Una consulta a nivel nacional evidenció que cerca del 67 por ciento de las empresas no está de acuerdo con acortar la semana laboral a 40 horas. La mayoría argumenta que este cambio tendría un impacto negativo directo en sus operaciones, ya que el 71.4 por ciento de los participantes anticipa un aumento considerable en los costos laborales.
Ante este panorama, Esperanza Ortega Azar, presidenta de Canacintra, y Octavio de la Torre, presidente de Concanaco Servytur, plantearon que la transición hacia una jornada laboral de 40 horas se realice de forma gradual y con metas definidas hasta el año 2030. Esta propuesta contempla una ruta diferenciada según el tamaño y sector de cada empresa, acompañada de incentivos fiscales y tecnológicos, así como la creación de un observatorio para monitorear el proceso de implementación.

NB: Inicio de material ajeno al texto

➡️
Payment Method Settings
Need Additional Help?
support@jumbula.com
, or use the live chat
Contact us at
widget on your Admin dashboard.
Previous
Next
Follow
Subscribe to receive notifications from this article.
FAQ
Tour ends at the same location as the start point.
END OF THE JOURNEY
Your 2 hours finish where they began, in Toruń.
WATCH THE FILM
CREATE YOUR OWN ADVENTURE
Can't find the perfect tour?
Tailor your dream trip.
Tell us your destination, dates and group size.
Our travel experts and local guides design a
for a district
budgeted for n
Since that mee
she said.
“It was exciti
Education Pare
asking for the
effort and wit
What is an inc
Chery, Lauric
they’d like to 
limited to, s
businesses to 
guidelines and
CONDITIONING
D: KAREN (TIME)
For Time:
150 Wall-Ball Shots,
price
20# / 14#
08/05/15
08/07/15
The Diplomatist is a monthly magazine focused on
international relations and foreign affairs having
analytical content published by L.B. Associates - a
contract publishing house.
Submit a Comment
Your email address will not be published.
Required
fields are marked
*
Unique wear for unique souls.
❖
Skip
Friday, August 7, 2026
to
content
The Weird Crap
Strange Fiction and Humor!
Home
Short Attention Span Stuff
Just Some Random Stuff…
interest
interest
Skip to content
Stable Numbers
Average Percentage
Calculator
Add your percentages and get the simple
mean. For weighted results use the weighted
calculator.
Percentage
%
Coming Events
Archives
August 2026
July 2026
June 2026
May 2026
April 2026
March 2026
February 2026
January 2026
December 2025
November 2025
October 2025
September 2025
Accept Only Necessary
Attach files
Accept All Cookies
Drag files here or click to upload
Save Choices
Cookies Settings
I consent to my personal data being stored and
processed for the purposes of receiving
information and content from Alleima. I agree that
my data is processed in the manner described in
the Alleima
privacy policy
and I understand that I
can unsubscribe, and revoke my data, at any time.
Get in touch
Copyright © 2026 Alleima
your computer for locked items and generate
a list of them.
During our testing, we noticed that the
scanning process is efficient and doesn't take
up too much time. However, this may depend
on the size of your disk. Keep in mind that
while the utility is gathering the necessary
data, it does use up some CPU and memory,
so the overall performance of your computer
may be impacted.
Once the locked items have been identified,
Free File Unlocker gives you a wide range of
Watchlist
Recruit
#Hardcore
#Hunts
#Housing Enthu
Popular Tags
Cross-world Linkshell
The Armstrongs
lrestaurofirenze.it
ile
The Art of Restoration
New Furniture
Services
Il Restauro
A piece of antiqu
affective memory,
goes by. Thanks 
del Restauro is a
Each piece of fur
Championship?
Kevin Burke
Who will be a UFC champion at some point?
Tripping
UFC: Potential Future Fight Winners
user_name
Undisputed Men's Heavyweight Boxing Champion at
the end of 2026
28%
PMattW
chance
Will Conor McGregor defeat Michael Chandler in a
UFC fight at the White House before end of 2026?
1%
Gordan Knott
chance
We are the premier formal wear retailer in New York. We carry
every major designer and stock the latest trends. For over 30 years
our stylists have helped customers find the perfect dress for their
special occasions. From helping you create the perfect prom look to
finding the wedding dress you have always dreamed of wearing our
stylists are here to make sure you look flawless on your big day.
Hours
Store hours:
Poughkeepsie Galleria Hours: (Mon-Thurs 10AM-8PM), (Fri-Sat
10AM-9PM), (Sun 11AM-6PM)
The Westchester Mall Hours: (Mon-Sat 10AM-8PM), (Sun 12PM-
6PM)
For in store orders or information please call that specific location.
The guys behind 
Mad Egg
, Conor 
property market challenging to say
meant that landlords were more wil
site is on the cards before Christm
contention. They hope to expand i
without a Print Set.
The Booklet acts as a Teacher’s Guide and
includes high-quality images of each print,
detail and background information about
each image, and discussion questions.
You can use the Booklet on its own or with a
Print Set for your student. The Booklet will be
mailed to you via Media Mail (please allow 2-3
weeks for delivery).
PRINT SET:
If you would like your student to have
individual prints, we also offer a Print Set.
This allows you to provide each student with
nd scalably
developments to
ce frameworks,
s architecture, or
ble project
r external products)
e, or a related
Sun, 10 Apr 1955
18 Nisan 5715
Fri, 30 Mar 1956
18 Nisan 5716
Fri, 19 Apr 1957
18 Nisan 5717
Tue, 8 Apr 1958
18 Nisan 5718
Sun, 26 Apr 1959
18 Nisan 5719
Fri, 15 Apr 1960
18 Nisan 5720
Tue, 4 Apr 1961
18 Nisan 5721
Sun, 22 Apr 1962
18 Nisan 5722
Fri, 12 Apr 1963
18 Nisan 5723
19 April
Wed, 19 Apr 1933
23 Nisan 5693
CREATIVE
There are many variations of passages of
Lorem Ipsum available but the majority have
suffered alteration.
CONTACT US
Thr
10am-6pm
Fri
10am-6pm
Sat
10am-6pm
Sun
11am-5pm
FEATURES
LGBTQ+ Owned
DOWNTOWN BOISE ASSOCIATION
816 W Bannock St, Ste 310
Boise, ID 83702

El perfil de las empresas encuestadas muestra que la mayoría son micro y pequeñas, con menos de 50 trabajadores. Entre las preocupaciones más destacadas está el temor a un incremento en la informalidad laboral —que ya afecta al 55 por ciento de la población ocupada en México— y el cierre de unidades económicas, especialmente en sectores como el comercio minorista en la Ciudad de México, donde Ada Irma Cruz, presidenta de la Canacope CDMX, advierte que más de 22 mil negocios podrían desaparecer si la reforma se impone de forma generalizada sin contemplar las limitaciones estructurales que enfrentan estos negocios.